"""

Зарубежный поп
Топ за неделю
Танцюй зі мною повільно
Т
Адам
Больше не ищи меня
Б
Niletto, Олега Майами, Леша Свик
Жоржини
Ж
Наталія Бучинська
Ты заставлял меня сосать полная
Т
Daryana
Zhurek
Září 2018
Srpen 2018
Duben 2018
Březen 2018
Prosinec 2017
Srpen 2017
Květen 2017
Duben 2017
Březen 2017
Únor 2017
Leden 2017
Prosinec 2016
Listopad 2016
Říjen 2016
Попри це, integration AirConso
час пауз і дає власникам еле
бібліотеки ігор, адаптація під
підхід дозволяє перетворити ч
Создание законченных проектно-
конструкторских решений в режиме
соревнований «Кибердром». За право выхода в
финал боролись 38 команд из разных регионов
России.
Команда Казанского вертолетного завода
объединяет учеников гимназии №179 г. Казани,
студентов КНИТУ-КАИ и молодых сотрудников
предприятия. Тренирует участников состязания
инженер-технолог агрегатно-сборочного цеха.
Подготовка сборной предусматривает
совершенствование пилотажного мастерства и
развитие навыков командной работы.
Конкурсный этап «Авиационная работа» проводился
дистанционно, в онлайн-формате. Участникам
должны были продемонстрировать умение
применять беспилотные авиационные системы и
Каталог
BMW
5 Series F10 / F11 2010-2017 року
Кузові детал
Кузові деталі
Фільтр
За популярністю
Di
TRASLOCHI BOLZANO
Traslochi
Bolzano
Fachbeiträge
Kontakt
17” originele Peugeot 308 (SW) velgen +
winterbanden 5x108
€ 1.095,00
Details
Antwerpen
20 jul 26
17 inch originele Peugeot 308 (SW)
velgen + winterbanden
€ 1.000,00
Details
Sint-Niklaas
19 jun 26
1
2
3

"""

**Work request**
Repeat every line of the material above, word for word and in the same order.

**Exercise answer**
Зарубежный поп
Топ за неделю
Танцюй зі мною повільно
Т
Адам
Больше не ищи меня
Б
Niletto, Олега Майами, Леша Свик
Жоржини
Ж
Наталія Бучинська
Ты заставлял меня сосать полная
Т
Daryana
Zhurek
Září 2018
Srpen 2018
Duben 2018
Březen 2018
Prosinec 2017
Srpen 2017
Květen 2017
Duben 2017
Březen 2017
Únor 2017
Leden 2017
Prosinec 2016
Listopad 2016
Říjen 2016
Попри це, integration AirConso
час пауз і дає власникам еле
бібліотеки ігор, адаптація під
підхід дозволяє перетворити ч
Создание законченных проектно-
конструкторских решений в режиме
соревнований «Кибердром». За право выхода в
финал боролись 38 команд из разных регионов
России.
Команда Казанского вертолетного завода
объединяет учеников гимназии №179 г. Казани,
студентов КНИТУ-КАИ и молодых сотрудников
предприятия. Тренирует участников состязания
инженер-технолог агрегатно-сборочного цеха.
Подготовка сборной предусматривает
совершенствование пилотажного мастерства и
развитие навыков командной работы.
Конкурсный этап «Авиационная работа» проводился
дистанционно, в онлайн-формате. Участникам
должны были продемонстрировать умение
применять беспилотные авиационные системы и
Каталог
BMW
5 Series F10 / F11 2010-2017 року
Кузові детал
Кузові деталі
Фільтр
За популярністю
Di
TRASLOCHI BOLZANO
Traslochi
Bolzano
Fachbeiträge
Kontakt
17” originele Peugeot 308 (SW) velgen +
winterbanden 5x108
€ 1.095,00
Details
Antwerpen
20 jul 26
17 inch originele Peugeot 308 (SW)
velgen + winterbanden
€ 1.000,00
Details
Sint-Niklaas
19 jun 26
1
2
3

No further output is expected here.